Inexpensive technique can be adapted to commercial use, prizewinners tell The Jerusalem Post.

intel young scientists microwave 248 88 (photo credit: Judy Siegel)
intel young scientists microwave 248 88
(photo credit: Judy Siegel)
Two teenage boys who used a home microwave oven and dried Fistia and Salvinia aquatic plants to remove most of the lead contaminants from water were awarded first prize Wednesday in the Intel Young Scientists Competition.
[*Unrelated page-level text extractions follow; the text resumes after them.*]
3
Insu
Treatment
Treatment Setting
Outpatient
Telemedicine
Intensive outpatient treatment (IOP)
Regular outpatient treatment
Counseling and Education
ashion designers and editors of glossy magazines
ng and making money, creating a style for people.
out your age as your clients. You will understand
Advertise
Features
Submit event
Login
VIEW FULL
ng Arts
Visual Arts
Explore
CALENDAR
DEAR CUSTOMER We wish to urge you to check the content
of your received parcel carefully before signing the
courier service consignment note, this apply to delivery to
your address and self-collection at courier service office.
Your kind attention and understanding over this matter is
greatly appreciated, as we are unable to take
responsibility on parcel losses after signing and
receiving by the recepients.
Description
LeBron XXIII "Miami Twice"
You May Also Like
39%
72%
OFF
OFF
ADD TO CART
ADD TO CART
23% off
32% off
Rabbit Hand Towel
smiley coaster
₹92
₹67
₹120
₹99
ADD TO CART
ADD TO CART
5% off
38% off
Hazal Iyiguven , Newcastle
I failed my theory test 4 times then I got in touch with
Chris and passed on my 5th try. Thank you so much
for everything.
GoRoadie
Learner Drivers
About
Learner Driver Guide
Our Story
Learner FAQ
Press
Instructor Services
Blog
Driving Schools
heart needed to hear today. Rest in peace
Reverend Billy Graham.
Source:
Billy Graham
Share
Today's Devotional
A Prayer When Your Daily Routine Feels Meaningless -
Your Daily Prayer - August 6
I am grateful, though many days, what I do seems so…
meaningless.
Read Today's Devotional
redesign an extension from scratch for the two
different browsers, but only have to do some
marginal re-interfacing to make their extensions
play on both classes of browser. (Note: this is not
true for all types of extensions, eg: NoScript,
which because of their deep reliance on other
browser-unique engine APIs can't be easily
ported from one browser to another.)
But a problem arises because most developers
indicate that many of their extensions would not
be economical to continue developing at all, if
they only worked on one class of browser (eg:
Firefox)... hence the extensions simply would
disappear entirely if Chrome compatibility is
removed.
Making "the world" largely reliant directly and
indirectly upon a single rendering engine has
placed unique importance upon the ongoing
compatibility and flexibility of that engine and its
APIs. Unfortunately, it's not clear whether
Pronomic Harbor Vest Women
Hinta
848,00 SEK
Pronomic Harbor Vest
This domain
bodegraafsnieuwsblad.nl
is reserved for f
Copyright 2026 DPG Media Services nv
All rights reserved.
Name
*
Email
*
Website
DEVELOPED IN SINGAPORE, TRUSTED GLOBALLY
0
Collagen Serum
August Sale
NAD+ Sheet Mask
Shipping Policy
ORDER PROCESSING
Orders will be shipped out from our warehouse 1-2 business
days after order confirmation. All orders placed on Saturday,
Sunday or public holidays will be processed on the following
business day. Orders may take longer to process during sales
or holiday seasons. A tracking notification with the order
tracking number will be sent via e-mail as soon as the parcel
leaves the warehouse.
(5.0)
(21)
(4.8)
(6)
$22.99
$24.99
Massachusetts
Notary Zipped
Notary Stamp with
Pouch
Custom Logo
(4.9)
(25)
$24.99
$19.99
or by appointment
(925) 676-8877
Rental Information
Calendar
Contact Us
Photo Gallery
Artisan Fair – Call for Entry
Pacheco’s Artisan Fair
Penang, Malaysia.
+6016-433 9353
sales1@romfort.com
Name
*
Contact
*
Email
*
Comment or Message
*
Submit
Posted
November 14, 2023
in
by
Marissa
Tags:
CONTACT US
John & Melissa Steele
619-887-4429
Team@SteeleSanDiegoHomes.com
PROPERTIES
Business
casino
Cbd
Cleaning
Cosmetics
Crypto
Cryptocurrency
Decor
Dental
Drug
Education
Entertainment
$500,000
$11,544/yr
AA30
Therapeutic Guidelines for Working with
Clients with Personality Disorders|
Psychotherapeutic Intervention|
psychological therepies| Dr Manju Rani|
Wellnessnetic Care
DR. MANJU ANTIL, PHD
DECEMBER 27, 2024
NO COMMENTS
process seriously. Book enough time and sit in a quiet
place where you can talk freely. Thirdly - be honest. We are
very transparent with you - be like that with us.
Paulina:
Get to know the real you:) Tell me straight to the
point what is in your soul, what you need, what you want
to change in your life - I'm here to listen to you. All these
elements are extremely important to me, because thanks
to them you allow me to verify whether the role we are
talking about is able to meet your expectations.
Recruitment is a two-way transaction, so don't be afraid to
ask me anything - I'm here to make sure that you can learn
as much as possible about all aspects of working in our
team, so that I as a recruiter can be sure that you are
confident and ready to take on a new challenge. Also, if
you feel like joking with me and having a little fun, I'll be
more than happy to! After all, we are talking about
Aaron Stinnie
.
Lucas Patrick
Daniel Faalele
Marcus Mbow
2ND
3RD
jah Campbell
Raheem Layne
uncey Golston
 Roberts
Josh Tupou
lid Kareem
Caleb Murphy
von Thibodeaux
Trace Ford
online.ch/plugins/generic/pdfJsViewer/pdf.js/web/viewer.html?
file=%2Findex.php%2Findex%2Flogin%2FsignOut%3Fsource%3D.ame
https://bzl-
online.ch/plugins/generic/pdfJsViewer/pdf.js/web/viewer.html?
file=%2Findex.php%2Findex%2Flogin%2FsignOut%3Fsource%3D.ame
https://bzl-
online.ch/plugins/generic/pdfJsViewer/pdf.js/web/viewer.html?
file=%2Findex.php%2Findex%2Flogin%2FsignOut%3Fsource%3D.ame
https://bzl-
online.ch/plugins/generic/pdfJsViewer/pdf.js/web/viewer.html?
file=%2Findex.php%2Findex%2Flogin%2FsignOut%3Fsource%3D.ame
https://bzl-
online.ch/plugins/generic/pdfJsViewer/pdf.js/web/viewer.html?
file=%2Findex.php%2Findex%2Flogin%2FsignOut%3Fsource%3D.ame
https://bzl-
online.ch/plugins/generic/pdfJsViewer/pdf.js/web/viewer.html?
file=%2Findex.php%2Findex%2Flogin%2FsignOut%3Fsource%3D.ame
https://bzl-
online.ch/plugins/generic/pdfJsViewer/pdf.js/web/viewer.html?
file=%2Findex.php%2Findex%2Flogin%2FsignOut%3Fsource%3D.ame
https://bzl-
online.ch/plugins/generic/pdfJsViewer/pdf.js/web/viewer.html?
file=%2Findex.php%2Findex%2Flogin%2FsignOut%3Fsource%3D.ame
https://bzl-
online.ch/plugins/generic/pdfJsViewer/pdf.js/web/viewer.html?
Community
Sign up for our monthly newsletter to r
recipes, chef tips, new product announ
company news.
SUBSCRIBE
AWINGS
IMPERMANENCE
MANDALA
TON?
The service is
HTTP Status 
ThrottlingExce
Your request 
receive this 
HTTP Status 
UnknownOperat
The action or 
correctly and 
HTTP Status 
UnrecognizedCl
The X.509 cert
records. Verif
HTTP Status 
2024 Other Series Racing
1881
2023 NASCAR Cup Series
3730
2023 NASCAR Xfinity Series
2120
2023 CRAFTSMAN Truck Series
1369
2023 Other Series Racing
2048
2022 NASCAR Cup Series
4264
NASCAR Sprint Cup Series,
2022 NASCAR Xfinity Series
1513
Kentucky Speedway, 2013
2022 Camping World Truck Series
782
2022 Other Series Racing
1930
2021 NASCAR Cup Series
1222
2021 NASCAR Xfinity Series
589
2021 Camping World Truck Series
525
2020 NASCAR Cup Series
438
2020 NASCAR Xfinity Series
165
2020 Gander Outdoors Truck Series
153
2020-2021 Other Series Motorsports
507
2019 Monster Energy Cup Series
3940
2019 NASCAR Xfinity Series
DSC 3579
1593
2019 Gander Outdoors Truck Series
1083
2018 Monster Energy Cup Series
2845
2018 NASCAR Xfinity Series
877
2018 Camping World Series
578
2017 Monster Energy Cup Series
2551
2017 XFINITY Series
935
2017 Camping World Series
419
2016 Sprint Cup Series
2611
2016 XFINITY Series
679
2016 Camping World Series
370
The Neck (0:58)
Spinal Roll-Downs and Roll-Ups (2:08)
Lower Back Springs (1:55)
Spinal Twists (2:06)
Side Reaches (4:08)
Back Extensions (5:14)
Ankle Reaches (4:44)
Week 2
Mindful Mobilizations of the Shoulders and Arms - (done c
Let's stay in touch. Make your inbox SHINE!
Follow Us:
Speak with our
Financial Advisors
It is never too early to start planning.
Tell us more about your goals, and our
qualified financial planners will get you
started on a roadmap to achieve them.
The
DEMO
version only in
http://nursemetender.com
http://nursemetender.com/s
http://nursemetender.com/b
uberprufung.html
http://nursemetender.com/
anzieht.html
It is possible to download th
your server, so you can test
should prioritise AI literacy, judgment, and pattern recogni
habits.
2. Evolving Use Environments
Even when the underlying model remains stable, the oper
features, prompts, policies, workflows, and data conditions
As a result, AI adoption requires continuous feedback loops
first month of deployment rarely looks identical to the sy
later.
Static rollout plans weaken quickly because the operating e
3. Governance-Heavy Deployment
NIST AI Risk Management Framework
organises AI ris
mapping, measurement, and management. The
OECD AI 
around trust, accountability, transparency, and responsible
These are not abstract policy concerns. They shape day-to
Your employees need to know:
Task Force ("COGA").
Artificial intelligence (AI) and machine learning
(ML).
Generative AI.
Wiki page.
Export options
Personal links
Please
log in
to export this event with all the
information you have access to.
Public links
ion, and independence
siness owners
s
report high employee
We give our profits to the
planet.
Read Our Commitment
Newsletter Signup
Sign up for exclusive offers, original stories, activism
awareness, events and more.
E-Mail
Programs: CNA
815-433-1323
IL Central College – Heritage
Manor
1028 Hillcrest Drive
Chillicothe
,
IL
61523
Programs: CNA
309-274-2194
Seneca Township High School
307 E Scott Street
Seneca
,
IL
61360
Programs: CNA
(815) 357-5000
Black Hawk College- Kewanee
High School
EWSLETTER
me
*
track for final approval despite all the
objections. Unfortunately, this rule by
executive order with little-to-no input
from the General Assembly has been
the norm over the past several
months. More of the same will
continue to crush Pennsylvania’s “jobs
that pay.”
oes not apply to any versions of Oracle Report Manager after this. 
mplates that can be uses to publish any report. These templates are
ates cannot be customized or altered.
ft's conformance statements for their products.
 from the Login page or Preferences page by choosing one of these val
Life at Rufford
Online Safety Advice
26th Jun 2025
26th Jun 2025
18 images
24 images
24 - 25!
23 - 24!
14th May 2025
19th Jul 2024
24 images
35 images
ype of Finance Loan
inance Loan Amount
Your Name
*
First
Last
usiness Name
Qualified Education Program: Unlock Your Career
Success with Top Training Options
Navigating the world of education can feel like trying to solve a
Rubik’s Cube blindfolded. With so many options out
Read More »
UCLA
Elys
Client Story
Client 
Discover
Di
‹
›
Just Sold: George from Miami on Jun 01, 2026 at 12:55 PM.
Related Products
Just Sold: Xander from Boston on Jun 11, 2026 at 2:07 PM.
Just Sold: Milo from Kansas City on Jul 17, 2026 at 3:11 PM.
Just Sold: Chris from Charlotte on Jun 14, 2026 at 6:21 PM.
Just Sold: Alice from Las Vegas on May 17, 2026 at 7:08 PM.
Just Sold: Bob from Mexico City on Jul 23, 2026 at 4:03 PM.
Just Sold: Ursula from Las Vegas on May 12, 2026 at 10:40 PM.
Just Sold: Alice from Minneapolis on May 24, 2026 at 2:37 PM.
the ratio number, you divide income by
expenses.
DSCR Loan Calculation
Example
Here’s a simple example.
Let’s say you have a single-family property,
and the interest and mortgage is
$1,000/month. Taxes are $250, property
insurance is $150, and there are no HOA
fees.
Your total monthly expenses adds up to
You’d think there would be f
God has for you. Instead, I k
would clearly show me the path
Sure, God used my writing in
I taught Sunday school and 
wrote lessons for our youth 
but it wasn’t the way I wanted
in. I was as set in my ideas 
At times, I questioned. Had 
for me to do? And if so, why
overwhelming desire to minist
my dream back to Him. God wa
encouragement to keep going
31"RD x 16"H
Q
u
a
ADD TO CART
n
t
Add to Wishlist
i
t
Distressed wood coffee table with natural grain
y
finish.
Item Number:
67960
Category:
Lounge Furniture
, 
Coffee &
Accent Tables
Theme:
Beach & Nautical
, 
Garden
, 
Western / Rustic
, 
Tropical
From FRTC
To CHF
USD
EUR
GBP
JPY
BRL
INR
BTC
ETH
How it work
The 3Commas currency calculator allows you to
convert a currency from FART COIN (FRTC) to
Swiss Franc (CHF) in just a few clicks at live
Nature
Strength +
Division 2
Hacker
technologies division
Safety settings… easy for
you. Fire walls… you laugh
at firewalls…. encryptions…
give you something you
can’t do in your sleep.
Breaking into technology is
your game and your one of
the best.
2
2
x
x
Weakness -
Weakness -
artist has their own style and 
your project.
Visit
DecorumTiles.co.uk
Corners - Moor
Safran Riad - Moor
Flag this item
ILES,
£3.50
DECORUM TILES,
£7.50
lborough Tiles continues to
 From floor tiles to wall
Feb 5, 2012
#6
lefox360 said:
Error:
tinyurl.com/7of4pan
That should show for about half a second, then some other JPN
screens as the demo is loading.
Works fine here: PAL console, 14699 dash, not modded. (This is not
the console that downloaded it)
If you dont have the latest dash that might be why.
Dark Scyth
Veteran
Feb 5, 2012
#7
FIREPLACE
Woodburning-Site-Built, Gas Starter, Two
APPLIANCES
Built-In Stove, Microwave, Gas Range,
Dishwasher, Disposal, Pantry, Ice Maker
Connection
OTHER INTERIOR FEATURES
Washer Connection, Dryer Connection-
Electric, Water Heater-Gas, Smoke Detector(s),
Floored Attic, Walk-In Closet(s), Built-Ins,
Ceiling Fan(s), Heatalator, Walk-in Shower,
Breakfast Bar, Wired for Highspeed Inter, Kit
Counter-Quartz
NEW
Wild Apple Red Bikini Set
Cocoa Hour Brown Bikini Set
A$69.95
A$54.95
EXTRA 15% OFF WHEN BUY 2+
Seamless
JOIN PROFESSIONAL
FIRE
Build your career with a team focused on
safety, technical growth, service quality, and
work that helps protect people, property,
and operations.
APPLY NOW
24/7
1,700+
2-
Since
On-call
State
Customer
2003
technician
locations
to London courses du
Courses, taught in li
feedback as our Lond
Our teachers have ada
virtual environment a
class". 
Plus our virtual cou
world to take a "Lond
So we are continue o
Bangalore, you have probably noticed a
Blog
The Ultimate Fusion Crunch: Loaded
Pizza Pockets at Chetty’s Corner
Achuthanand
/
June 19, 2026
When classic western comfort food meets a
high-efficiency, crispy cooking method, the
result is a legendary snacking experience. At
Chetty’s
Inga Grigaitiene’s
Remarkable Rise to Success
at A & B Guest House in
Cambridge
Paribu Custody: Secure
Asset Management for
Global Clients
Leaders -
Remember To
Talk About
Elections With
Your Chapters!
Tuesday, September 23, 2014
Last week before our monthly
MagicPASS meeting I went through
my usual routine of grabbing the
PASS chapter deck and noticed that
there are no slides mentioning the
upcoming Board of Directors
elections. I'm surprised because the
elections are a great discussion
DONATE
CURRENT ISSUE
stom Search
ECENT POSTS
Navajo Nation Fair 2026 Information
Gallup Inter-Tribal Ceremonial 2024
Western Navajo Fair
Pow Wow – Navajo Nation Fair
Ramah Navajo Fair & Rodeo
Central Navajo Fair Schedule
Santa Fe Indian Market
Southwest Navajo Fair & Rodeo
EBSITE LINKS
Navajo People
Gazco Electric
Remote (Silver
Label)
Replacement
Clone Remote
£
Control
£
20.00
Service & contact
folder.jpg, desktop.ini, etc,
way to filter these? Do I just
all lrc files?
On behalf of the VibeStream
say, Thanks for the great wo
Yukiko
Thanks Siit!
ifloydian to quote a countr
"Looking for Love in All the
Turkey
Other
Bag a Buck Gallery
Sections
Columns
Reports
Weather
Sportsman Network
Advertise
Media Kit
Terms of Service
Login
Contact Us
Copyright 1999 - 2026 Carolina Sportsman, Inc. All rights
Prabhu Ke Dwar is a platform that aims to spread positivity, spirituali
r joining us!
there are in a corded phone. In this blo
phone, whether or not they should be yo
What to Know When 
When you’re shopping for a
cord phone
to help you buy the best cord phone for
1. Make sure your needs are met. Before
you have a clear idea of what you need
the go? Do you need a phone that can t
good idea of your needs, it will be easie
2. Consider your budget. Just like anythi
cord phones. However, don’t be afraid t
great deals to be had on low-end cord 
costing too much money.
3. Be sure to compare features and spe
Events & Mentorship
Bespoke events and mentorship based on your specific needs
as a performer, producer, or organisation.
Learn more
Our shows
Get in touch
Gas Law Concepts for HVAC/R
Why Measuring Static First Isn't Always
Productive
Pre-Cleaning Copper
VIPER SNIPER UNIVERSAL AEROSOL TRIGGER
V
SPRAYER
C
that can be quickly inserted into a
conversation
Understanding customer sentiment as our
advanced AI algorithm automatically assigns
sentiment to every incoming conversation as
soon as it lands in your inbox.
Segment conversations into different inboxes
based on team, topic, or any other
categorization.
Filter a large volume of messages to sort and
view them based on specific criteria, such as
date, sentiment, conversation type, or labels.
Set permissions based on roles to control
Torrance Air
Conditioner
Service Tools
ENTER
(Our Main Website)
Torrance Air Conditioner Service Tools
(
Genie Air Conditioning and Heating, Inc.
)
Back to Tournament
Shahar Gvirtz and Yadid Algawi of the Dan Region Amit School, received their certificates for university scholarships from President Shimon Peres at Beit Hanassi. They will also represent Israel at the International Intel Young Scientists Competition, to be held in May in the US. The inexpensive technique, for which they used an ordinary microwave oven, can be adapted to commercial use, including the cleaning of waste water for industry, urban gardening, agriculture and electric power production, they told The Jerusalem Post, as they presented their project to the judges' panel on Tuesday. They were chosen from among 52 teenagers who presented 40 projects that included nanotechnology, DNA research, robots, comets and mathematical constructions. The 12th annual competition was sponsored by Intel-Israel, Jerusalem's Bloomfield Museum of Science and the Education Ministry. After seeing all the projects and interviewing their developers, the judges, headed by Hebrew University Prof. Hanoch Gutfreund, decided on the winners, all of whose projects had practical applications. Two projects shared second prize, while third prize was awarded to three other projects.